Speaking at the New York Historical Society, Volcker claimed that Europe's infamous value-added tax was "not as toxic an idea as it has been in the past." Volcker reportedly added that "if at the end of the day we need to raise taxes, we should raise taxes."
Last fall, another former central bank chief, Alan Greenspan, also talked up tax hikes and called a VAT "the least-worst way."
Even a supply-sider such as former Treasury economist Bruce Bartlett has cozied to the VAT, in which Uncle Sam would collect money on goods at every stage of the production process. He views it as an inescapable accommodation to massive new spending.

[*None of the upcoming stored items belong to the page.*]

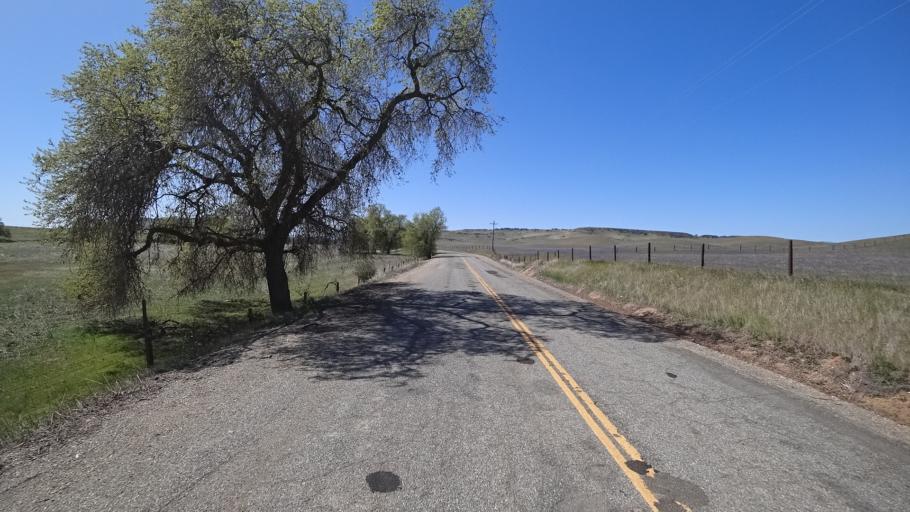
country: US
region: California
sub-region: Glenn County
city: Orland
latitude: 39.7780
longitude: -122.3127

In "Impostor," his 2006 critique of George W. Bush's economic policies, Bartlett wrote: "In my view, the VAT lends itself to dealing with our long-term budget problem because it can be raised a little bit at a time without causing serious economic repercussions."
Lovers of big government have long yearned for a VAT, and statements made by House Speaker Nancy Pelosi make it clear that she is salivating for its enactment to pay for some of the Democrats' endless spending spree.
How unpopular is the VAT? The best person to ask would have been the late Democrat Al Ullman. As chairman of the powerful House Ways and Means Committee during much of the 1970s, he was one of the most powerful politicians in Washington. But he actually lost the Oregon congressional seat he had held for decades after championing the VAT.
First cooked up by France, the VAT's hidden nature is what gets ordinary Americans justifiably furious when they hear talk of it. Steve Forbes and Elizabeth Ames, in their new book "How Capitalism Will Save Us," call the VAT "insidious because it imposes an invisible layer of taxation that inflates the cost of living . .. increases the cost of doing business and hits all consumers."
As Hoover Institution flat-tax gurus Robert E. Hall and Alvin Rabushka have warned, a VAT is unacceptable "to most Americans on grounds of equity" because "by taxing consumption from the first dollar at the same rate, it puts a substantial tax burden on the poor." It therefore "is rarely considered as a replacement for the income tax."
But it would also inflict an inflationary assault — the last thing our economy needs right now. "Experience in Europe has made it plain that the incorporation of the VAT in product prices is not just an academic proposition," Hall and Rabushka point out.
"Not only are prices marked up by the amount of the VAT as soon as the tax goes into place," the economists add, "but there are second and third rounds of inflation as wages respond to higher prices through cost-of-living escalation. In 1979, when Britain raised its VAT rate while cutting income tax rates, a burst of inflation crippled the economy for several years."
The statists now running Washington are too in love with income taxes to replace them with a VAT; it's an added value-added tax they want, starting at a "painlessly" low rate, then growing like a cancer.
Many believe Paul Volcker has cemented his place in history as the 20th century's mortal enemy of inflation. But his endorsement of a tax that constitutes the obvious next step by Democratic politicians toward European-style socialism in the 21st century further exposes the truth about his inflated reputation.